Hope was caught off-guard by the record clerk’s query. “…y-yes, that’s me. I’m sorry, what was it?” The young man waved a handful of docucards and a full-size BioCal libropad towards Hope and gently lay them on the counter. He opened his mouth to explain them, but Hope inadvertently interrupted him as she identified the materials she had given her last cache of Lineae tech to purchase. “Oh, excellent. Excellent! Accreditation for Bio-Medical certification, CV of a BioCal medical researcher, and… Oh, you’ve outdone yourself! This is one of the older libropads of the First Planetary Bio-systems Alliance, isn’t it!?”

“That’s right. Careful with it! That’s Earth-tech there, and only well-connected docs still use those here on the Far Moon.”

“Lars, I can’t thank you enough!”

When Hope tried to reach around him for a hug, the clerk didn’t smile, but instead raised his hands and took a half-step backward. “Be cool. That tech you gave me is good shit, but you better keep a low profile. I’d be surprised if the Institute hasn’t already sent out folks to recover their assets, you know what I’m saying? You best know what you’re doing—or at least make yourself scarce.”

“I’m not completely helpless,” Hope quipped defensively. “…but thank you.”

“Yeah, alright.” Lars looked over Hope’s shoulder, watching a lift door open and several people enter the spaceport terminal. “Alright Dr. Mikkelsen. Departures are right that way.” He nodded towards the lift, and Hope surreptitiously turned to follow his gesture. “That said… I’d check the bar down the concourse a bit. Unless you’re still totin’ any Institute tech, you’re gonna have to find a cheap pilot.”

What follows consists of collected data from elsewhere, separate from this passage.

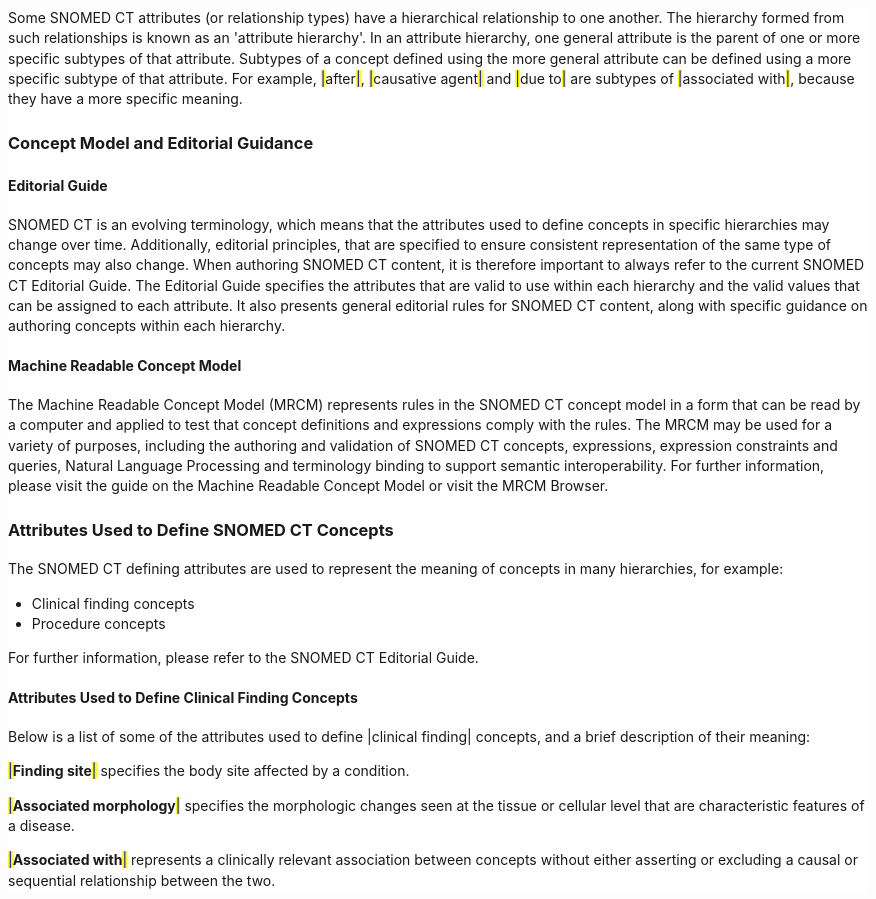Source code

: Some SNOMED CT attributes (or relationship types) have a hierarchical relationship to one another. The hierarchy formed from such relationships is known as an 'attribute hierarchy'. In an attribute hierarchy, one general attribute is the parent of one or more specific subtypes of that attribute. Subtypes of a concept defined using the more general attribute can be defined using a more specific subtype of that attribute. For example, <mark style="color:blue;">|</mark>after<mark style="color:blue;">|</mark>, <mark style="color:blue;">|</mark>causative agent<mark style="color:blue;">|</mark> and <mark style="color:blue;">|</mark>due to<mark style="color:blue;">|</mark> are subtypes of <mark style="color:blue;">|</mark>associated with<mark style="color:blue;">|</mark>, because they have a more specific meaning.

### Concept Model and Editorial Guidance

#### Editorial Guide

SNOMED CT is an evolving terminology, which means that the attributes used to define concepts in specific hierarchies may change over time. Additionally, editorial principles, that are specified to ensure consistent representation of the same type of concepts may also change. When authoring SNOMED CT content, it is therefore important to always refer to the current SNOMED CT Editorial Guide. The Editorial Guide specifies the attributes that are valid to use within each hierarchy and the valid values that can be assigned to each attribute. It also presents general editorial rules for SNOMED CT content, along with specific guidance on authoring concepts within each hierarchy.

#### Machine Readable Concept Model

The Machine Readable Concept Model (MRCM) represents rules in the SNOMED CT concept model in a form that can be read by a computer and applied to test that concept definitions and expressions comply with the rules. The MRCM may be used for a variety of purposes, including the authoring and validation of SNOMED CT concepts, expressions, expression constraints and queries, Natural Language Processing and terminology binding to support semantic interoperability. For further information, please visit the guide on the Machine Readable Concept Model or visit the MRCM Browser.

### Attributes Used to Define SNOMED CT Concepts

The SNOMED CT defining attributes are used to represent the meaning of concepts in many hierarchies, for example:

* Clinical finding concepts
* Procedure concepts

For further information, please refer to the SNOMED CT Editorial Guide.

#### Attributes Used to Define Clinical Finding Concepts

Below is a list of some of the attributes used to define |clinical finding| concepts, and a brief description of their meaning:

<mark style="color:blue;">|</mark>**Finding site**<mark style="color:blue;">|</mark> specifies the body site affected by a condition.

<mark style="color:blue;">|</mark>**Associated morphology**<mark style="color:blue;">|</mark> specifies the morphologic changes seen at the tissue or cellular level that are characteristic features of a disease.

<mark style="color:blue;">|</mark>**Associated with**<mark style="color:blue;">|</mark> represents a clinically relevant association between concepts without either asserting or excluding a causal or sequential relationship between the two.
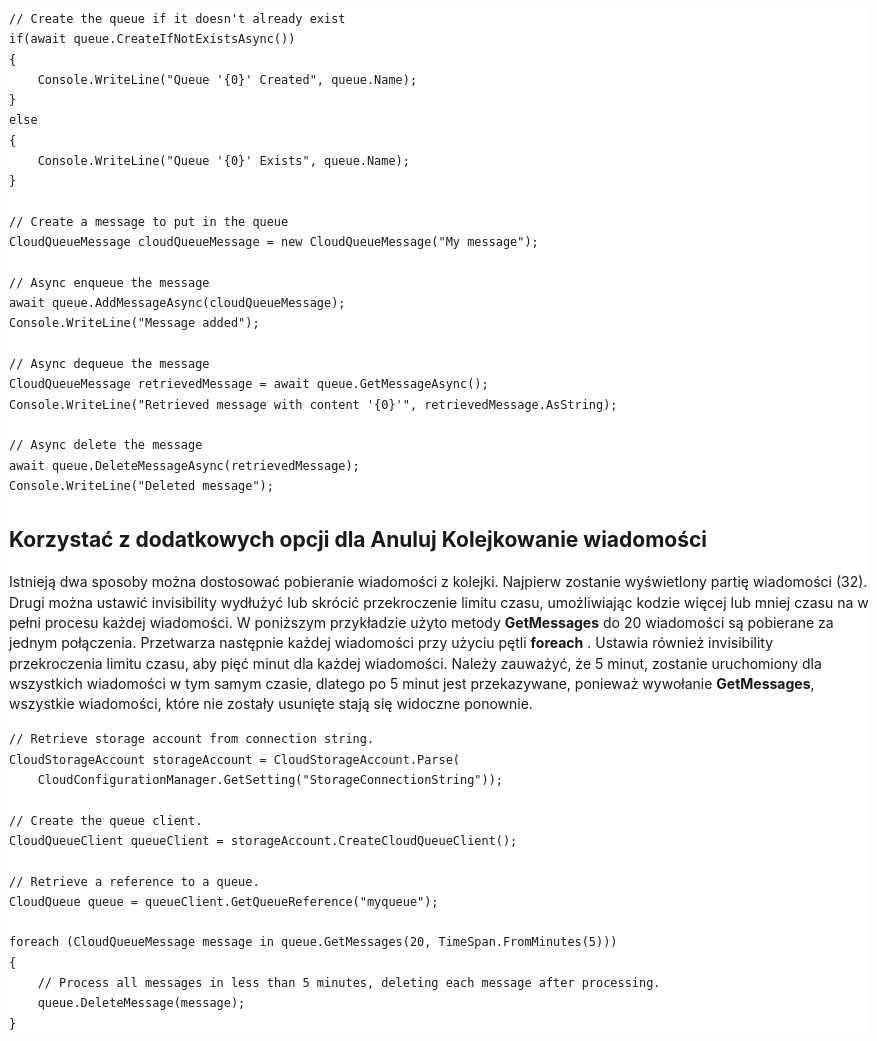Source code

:    // Create the queue if it doesn't already exist
    if(await queue.CreateIfNotExistsAsync())
    {
        Console.WriteLine("Queue '{0}' Created", queue.Name);
    }
    else
    {
        Console.WriteLine("Queue '{0}' Exists", queue.Name);
    }

    // Create a message to put in the queue
    CloudQueueMessage cloudQueueMessage = new CloudQueueMessage("My message");

    // Async enqueue the message
    await queue.AddMessageAsync(cloudQueueMessage);
    Console.WriteLine("Message added");

    // Async dequeue the message
    CloudQueueMessage retrievedMessage = await queue.GetMessageAsync();
    Console.WriteLine("Retrieved message with content '{0}'", retrievedMessage.AsString);

    // Async delete the message
    await queue.DeleteMessageAsync(retrievedMessage);
    Console.WriteLine("Deleted message");

## <a name="leverage-additional-options-for-de-queuing-messages"></a>Korzystać z dodatkowych opcji dla Anuluj Kolejkowanie wiadomości

Istnieją dwa sposoby można dostosować pobieranie wiadomości z kolejki.
Najpierw zostanie wyświetlony partię wiadomości (32). Drugi można ustawić invisibility wydłużyć lub skrócić przekroczenie limitu czasu, umożliwiając kodzie więcej lub mniej czasu na w pełni procesu każdej wiadomości. W poniższym przykładzie użyto metody **GetMessages** do 20 wiadomości są pobierane za jednym połączenia. Przetwarza następnie każdej wiadomości przy użyciu pętli **foreach** . Ustawia również invisibility przekroczenia limitu czasu, aby pięć minut dla każdej wiadomości. Należy zauważyć, że 5 minut, zostanie uruchomiony dla wszystkich wiadomości w tym samym czasie, dlatego po 5 minut jest przekazywane, ponieważ wywołanie **GetMessages**, wszystkie wiadomości, które nie zostały usunięte stają się widoczne ponownie.

    // Retrieve storage account from connection string.
    CloudStorageAccount storageAccount = CloudStorageAccount.Parse(
        CloudConfigurationManager.GetSetting("StorageConnectionString"));

    // Create the queue client.
    CloudQueueClient queueClient = storageAccount.CreateCloudQueueClient();

    // Retrieve a reference to a queue.
    CloudQueue queue = queueClient.GetQueueReference("myqueue");

    foreach (CloudQueueMessage message in queue.GetMessages(20, TimeSpan.FromMinutes(5)))
    {
        // Process all messages in less than 5 minutes, deleting each message after processing.
        queue.DeleteMessage(message);
    }
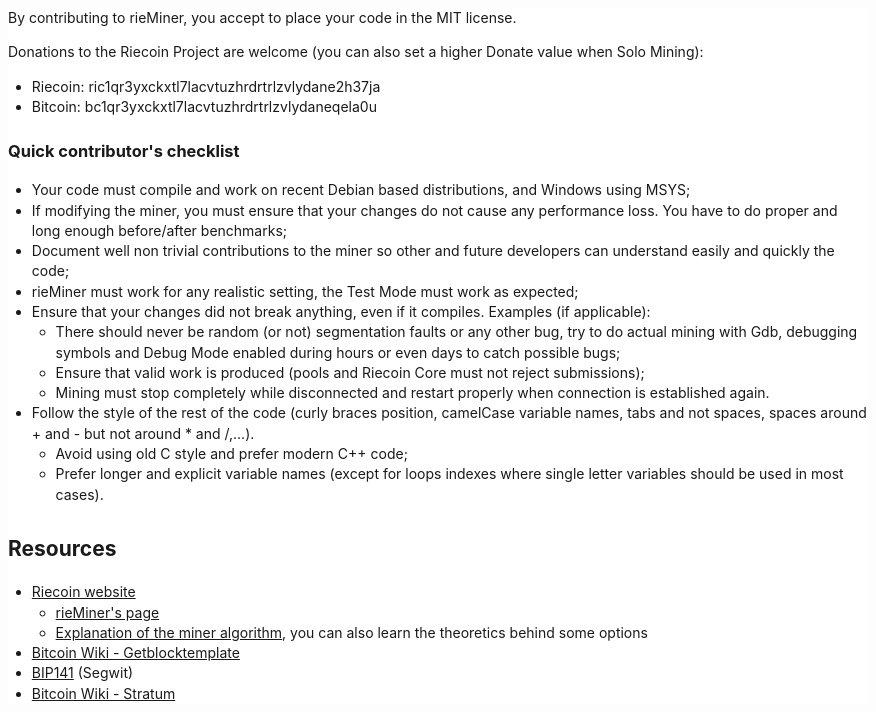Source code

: By contributing to rieMiner, you accept to place your code in the MIT license.

Donations to the Riecoin Project are welcome (you can also set a higher Donate value when Solo Mining):

* Riecoin: ric1qr3yxckxtl7lacvtuzhrdrtrlzvlydane2h37ja
* Bitcoin: bc1qr3yxckxtl7lacvtuzhrdrtrlzvlydaneqela0u

### Quick contributor's checklist

* Your code must compile and work on recent Debian based distributions, and Windows using MSYS;
* If modifying the miner, you must ensure that your changes do not cause any performance loss. You have to do proper and long enough before/after benchmarks;
* Document well non trivial contributions to the miner so other and future developers can understand easily and quickly the code;
* rieMiner must work for any realistic setting, the Test Mode must work as expected;
* Ensure that your changes did not break anything, even if it compiles. Examples (if applicable):
  * There should never be random (or not) segmentation faults or any other bug, try to do actual mining with Gdb, debugging symbols and Debug Mode enabled during hours or even days to catch possible bugs;
  * Ensure that valid work is produced (pools and Riecoin Core must not reject submissions);
  * Mining must stop completely while disconnected and restart properly when connection is established again.
* Follow the style of the rest of the code (curly braces position, camelCase variable names, tabs and not spaces, spaces around + and - but not around * and /,...).
  * Avoid using old C style and prefer modern C++ code;
  * Prefer longer and explicit variable names (except for loops indexes where single letter variables should be used in most cases).

## Resources

* [Riecoin website](https://Riecoin.dev/)
  * [rieMiner's page](https://riecoin.dev/en/rieMiner)
  * [Explanation of the miner algorithm](https://riecoin.dev/en/Mining_Algorithm), you can also learn the theoretics behind some options
* [Bitcoin Wiki - Getblocktemplate](https://en.bitcoin.it/wiki/Getblocktemplate)
* [BIP141](https://github.com/bitcoin/bips/blob/master/bip-0141.mediawiki) (Segwit)
* [Bitcoin Wiki - Stratum](https://en.bitcoin.it/wiki/Stratum_mining_protocol)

Hope couldn’t tell whether he was being helpful or dismissive, but she couldn’t afford to ask. He’d guessed correctly—she only had enough credits to her name to buy meal or two. She nodded to Lars, turned, and walked down the concourse. Before she could enter the bar, the portal opened and a young man staggered backwards.

“Drink’s ain’t free, Callahan. Pay up or I take your ship!”

Hope smiled and gestured to the irate restaurateur. “Actually, his drink is on me.”

  1. This was fun! Enough real-world references to make it accessible for me. I liked how you incorporated the prompt. It was seamless and natural. Well done!


  2. The setting everything is very well laid out. The background is clear. The fear is palpable. I liked this story although I don’t read much of science fiction as such. :)


  3. I don’t think I’ll ever be able to write science fiction! I liked how you explained the setting in the initial paragraphs.


  4. Laura said:

    This definitely made me interested in Hope’s character – she rolls with the punches. Some of the worldbuilding in the 2nd and 3rd paragraphs felt a little overwhelming – it certainly made the Institute sound like an unpleasant place, but I’m still not sure why Hope is so desperate to escape. The other sci fi terminology felt natural and believable, though, especially in her interaction with Lars.


  5. This was a fun chance for me to “escape” as well. This struck me as just a taste of the world you have built. Perhaps this will be a series or part of a longer work?


  6. Emgee said:

    I can dig that. I tried to put a bit more of the “background” of the world I’ve been working on for X many years into this one (as opposed the others in the series which haven’t really looked beyond Kip’s crew at the planets they inhabit).


  7. Emgee said:

    You’re right on target – this started out as an idea for a radio drama or novel, and I’ve turned it into something like an episodic series of shorter vignettes.